_Task_. Copy, from the entries below, each line where the word "маслом" can be found.

_Data provided_.
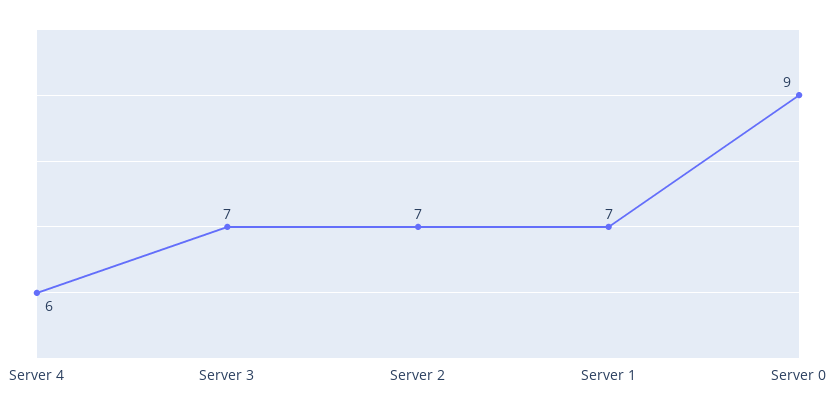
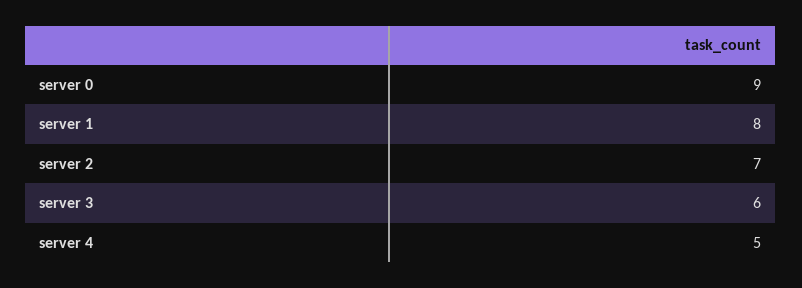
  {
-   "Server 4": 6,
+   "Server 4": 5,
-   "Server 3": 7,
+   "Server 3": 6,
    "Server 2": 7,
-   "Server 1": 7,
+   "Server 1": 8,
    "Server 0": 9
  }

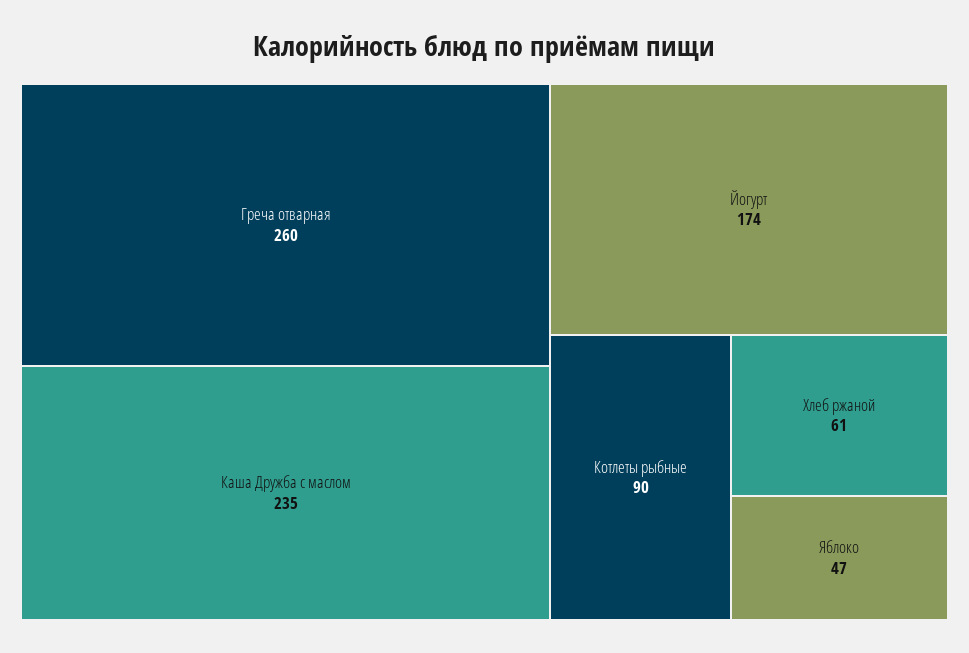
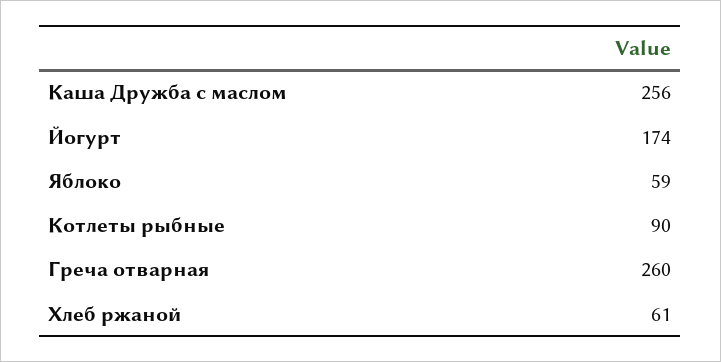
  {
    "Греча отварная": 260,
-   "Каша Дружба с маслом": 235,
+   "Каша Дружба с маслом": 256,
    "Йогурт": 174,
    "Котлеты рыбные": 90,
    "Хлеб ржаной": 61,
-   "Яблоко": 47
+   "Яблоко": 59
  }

==

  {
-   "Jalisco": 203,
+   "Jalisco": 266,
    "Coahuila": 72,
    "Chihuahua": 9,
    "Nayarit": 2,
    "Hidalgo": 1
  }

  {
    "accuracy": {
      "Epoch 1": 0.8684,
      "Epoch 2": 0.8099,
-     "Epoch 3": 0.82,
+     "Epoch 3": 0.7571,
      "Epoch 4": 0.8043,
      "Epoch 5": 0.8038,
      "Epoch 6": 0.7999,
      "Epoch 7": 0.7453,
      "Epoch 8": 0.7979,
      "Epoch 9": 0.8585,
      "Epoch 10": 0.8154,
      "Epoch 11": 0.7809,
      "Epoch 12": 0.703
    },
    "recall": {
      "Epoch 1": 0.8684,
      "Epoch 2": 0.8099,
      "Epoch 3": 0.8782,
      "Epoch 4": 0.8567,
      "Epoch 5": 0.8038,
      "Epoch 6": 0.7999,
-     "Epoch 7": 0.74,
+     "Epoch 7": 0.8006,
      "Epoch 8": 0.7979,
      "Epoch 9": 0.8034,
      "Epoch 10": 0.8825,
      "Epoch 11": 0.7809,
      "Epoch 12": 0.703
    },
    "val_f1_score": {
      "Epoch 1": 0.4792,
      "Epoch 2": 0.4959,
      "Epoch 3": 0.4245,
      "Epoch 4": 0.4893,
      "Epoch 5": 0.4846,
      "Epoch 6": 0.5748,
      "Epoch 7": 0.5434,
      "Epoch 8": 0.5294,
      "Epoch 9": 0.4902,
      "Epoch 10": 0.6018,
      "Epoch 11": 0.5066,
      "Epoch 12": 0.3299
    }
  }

_Output for this task_.
-   "Каша Дружба с маслом": 235,
+   "Каша Дружба с маслом": 256,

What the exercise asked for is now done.